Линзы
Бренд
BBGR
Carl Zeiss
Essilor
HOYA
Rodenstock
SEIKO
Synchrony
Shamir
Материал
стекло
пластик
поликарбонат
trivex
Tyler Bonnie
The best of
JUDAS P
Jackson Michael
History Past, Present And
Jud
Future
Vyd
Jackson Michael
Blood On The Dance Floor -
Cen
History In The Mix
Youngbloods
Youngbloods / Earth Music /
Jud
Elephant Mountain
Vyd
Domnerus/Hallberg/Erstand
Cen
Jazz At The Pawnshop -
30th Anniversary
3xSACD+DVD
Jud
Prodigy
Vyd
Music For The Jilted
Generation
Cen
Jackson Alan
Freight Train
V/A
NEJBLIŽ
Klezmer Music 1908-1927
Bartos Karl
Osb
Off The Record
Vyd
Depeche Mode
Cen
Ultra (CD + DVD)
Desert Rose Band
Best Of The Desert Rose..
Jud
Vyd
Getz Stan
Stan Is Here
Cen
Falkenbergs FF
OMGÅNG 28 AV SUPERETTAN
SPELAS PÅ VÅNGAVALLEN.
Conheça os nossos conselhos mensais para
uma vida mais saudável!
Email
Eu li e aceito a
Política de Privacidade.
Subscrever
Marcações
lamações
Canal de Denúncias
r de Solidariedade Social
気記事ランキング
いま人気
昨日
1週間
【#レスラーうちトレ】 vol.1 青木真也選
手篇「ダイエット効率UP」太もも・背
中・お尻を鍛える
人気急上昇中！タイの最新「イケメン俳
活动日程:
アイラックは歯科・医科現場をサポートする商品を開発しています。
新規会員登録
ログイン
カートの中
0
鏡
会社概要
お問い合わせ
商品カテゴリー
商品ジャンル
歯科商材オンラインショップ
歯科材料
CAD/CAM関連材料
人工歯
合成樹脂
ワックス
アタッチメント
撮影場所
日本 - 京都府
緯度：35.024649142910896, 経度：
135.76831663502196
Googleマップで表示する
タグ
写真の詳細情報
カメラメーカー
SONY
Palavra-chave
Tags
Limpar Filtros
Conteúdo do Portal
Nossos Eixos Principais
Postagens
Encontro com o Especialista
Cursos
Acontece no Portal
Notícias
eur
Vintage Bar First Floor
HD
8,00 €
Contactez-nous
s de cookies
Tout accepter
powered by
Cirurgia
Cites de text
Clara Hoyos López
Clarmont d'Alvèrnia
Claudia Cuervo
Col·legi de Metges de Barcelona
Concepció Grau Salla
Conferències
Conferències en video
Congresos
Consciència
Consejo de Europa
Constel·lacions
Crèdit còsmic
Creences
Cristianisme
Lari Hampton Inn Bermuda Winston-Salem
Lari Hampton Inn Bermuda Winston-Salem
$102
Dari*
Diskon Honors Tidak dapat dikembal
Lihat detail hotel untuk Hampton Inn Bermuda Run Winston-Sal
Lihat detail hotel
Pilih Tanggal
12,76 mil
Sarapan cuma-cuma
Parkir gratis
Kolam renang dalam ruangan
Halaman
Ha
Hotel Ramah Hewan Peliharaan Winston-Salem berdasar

^^^^

### WHAT YOU ARE ASKED TO DO
Copy out every line of the material above that contains the word "Music".

### RESPONSE TO THE TASK
Youngbloods / Earth Music /
Music For The Jilted
Klezmer Music 1908-1927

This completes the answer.